Over a half-century ago, the international community pledged to “never again” allow genocide to occur. Repeated failure to keep that promise (in Cambodia, Rwanda, Bosnia and now Darfur) sparked Mark’s creation of the Genocide Intervention Network (GI-NET). Thousands in the international community are asking what they can do to stop genocide, and GI-NET is answering by empowering individuals and communities to hold governments accountable to contribute directly to protecting civilians around the world from genocide. A longstanding key strategy of the human rights movement has been to publish shocking reports of abuses to raise awareness and ultimately move U.S. and international leaders to act. GI-NET is expanding on that work by providing global citizens with the tools to more effectively advocate and fundraise to prevent genocide, thus fulfilling their moral and civic duties as citizens of the world. This represents a significant shift in past practices as it distributes the power to affect change from a concentrated few to a much larger group of citizen activists. The tools that enable this distribution are an important part of the “newness” of Mark’s work—as many of them involve the innovative use of technology in advocacy.
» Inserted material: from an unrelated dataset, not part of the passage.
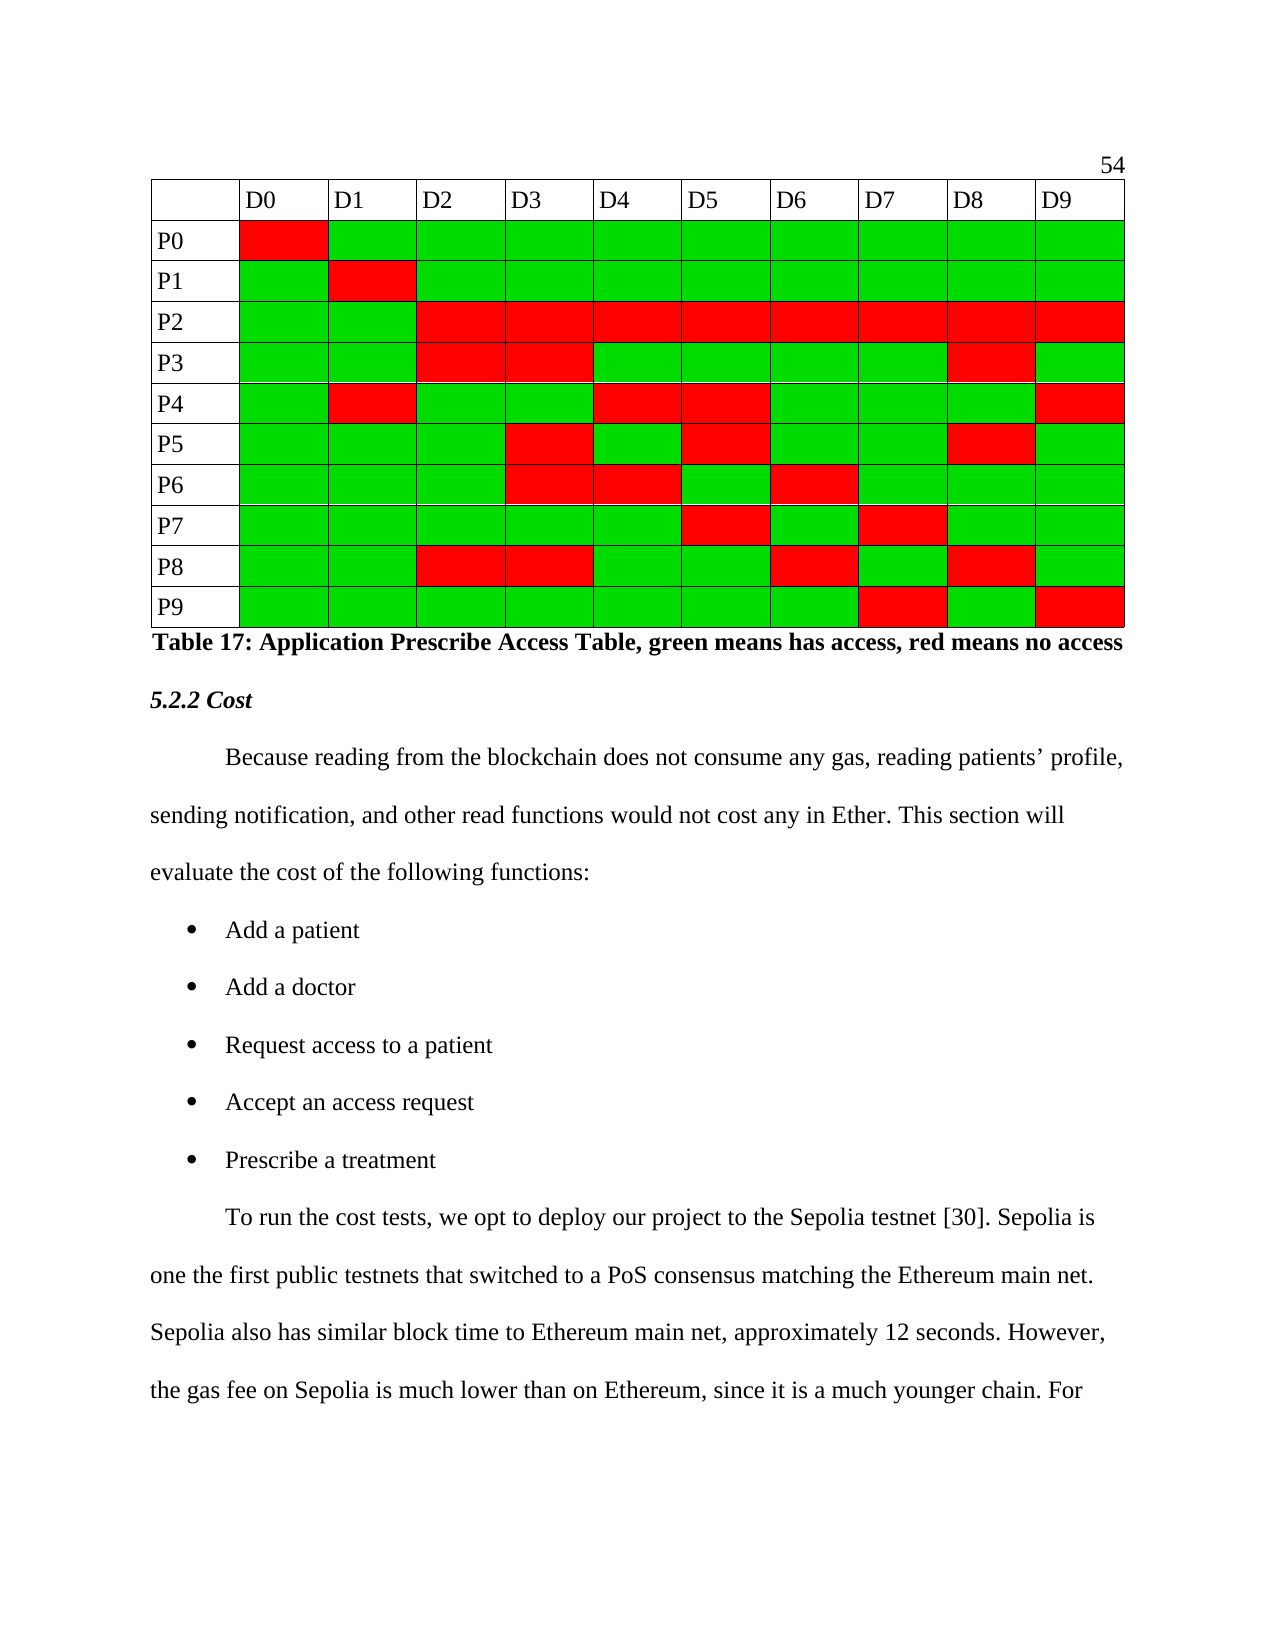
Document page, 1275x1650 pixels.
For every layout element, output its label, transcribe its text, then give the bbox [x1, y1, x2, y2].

SFCG has developed a diverse toolbox, which includes such traditional techniques of conflict resolution as mediation, training, facilitation, and back-channel negotiations. Because violent conflict depends on stereotyping, demonizing, and dehumanizing, SFCG uses less conventional, mass communication tools to help reverse this process. Thus, it produces television and radio dramas that communicate messages of mutual respect, tolerance, nonviolence, and problem-solving, including a TV series in Nigeria (50-episodes), Egypt (29-episodes), Macedonia (51-episodes), Côte d’Ivoire (20-episodes), and Kenya (26-episodes); along with radio soap opera series in such places as Sierra Leone where over 2,000 episodes have been produced. In addition, SFCG makes music videos that have turned into theme songs for entire peace processes.